[Provided text Boundary: Start]

As the United States of America marks its 244th birthday today, it’s a good time to look at the state of this nation.

The US was the first modern constitutional democracy, just shy of 26 years earlier than second-place Norway. That’s a terrific achievement that makes many Americans proud–including me. But the founders of this country were White, male property owners, some of whom saw human beings as part of their property. And the democracy they created was an unequal one that gave voting rights only to White, male property owners. It took all the way until the Voting Rights Act of 1965 to extend that franchise all the way down to Black women in all parts of the segregated South.

Americans think of ourselves as a “can-do” people. Over the course of its history, the US has often been in the vanguard, with the rest of the world playing catch-up later. The US was especially good at technology, pioneering innovations ranging from the interchangeable parts that made mass production possible to the amazing moon missions that took less than seven years from JFK’s speech at Rice University to Neil Armstrong’s “giant leap for mankind” as he became the first person ever to set foot on the lunar surface, to enormous leadership in green energy from the 1970s into the 1990s.

And Americans often see ourselves as the greatest country in the world. In many ways,  that image is correct. We have amazing natural and scenic resources, a wide diversity of people, cultures, ecosystems, and more. We are very resilient, even scrappy at times. We have a democracy that has not only lasted but expanded. We’ve birthed may popular movements for justice and liberation, and experiments in new ways to form community, that went around the world.

As one example, it’s hard to imagine the LGBT movement globally without the strength of that movement in the US starting in 1969 with Stonewall. Stonewall didn’t magically spring up out of nowhere. Little-known homosexual-rights advocacy groups like the Mattachine Society (for men) and Daughters of Bilitis (for women) had been around since the 1950s. The Gray Panthers, founded in Philadelphia, took on agism. Disability activists pushed through the Americans with Disabilities Act.

[Provided text Boundary: End]

Please copy the passage on America's 244th birthday from "And Americans often" to "around the world.", changing "scrappy" to "tenacious".

[Given entries Boundary: Start]

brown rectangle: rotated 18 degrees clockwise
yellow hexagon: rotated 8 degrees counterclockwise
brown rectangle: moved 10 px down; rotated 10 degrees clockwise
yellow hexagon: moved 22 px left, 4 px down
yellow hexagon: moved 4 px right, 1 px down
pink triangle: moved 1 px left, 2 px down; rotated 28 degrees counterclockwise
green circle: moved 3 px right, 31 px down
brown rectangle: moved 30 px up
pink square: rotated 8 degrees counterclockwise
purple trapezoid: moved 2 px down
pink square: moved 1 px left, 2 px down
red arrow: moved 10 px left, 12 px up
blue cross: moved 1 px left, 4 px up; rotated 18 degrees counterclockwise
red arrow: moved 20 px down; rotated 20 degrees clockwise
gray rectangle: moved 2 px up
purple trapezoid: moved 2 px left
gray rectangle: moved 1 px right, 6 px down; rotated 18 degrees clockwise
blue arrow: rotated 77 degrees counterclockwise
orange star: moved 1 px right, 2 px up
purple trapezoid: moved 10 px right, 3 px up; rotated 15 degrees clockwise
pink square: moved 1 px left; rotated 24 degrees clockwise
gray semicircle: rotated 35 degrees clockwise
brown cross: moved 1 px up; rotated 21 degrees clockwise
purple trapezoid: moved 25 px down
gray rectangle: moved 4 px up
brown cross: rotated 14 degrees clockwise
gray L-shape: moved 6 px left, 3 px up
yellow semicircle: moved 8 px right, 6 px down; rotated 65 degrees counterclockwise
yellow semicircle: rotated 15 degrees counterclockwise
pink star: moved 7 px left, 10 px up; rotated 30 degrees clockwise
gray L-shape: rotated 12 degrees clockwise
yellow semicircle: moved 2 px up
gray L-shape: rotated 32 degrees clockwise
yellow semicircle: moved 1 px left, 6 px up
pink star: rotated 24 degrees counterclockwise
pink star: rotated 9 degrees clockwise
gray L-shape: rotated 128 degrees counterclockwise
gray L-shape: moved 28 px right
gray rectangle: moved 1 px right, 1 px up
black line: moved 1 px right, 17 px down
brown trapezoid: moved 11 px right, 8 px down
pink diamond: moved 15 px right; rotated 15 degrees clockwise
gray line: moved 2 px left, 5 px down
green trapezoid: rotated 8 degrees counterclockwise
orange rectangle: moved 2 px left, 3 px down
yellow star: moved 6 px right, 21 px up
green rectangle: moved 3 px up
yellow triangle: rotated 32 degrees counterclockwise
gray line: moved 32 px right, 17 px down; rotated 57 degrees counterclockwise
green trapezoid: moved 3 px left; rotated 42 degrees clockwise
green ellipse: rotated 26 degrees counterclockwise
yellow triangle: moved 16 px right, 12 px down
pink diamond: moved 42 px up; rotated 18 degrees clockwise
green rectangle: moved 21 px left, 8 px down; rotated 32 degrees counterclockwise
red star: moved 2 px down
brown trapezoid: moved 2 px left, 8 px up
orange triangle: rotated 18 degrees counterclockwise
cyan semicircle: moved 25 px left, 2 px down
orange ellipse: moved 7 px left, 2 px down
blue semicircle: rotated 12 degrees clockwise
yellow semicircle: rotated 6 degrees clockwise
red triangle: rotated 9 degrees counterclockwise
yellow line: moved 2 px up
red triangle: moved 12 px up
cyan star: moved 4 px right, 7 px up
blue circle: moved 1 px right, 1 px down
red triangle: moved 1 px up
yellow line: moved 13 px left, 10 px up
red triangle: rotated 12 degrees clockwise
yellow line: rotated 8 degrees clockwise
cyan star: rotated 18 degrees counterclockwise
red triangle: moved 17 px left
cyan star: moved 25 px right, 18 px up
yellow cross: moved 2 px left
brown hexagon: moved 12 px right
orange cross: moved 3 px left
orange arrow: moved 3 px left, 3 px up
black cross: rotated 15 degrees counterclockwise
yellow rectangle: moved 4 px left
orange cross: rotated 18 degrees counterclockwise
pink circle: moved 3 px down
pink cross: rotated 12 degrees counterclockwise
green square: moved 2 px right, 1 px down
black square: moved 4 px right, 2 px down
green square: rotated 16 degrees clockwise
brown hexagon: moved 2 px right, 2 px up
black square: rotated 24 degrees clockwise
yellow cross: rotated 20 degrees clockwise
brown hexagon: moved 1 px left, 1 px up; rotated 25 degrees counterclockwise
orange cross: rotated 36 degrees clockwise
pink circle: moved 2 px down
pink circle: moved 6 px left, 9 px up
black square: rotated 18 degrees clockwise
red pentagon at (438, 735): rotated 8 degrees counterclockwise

[Given entries Boundary: End]

Solution to the problem:
And Americans often see ourselves as the greatest country in the world. In many ways,  that image is correct. We have amazing natural and scenic resources, a wide diversity of people, cultures, ecosystems, and more. We are very resilient, even tenacious at times. We have a democracy that has not only lasted but expanded. We’ve birthed may popular movements for justice and liberation, and experiments in new ways to form community, that went around the world.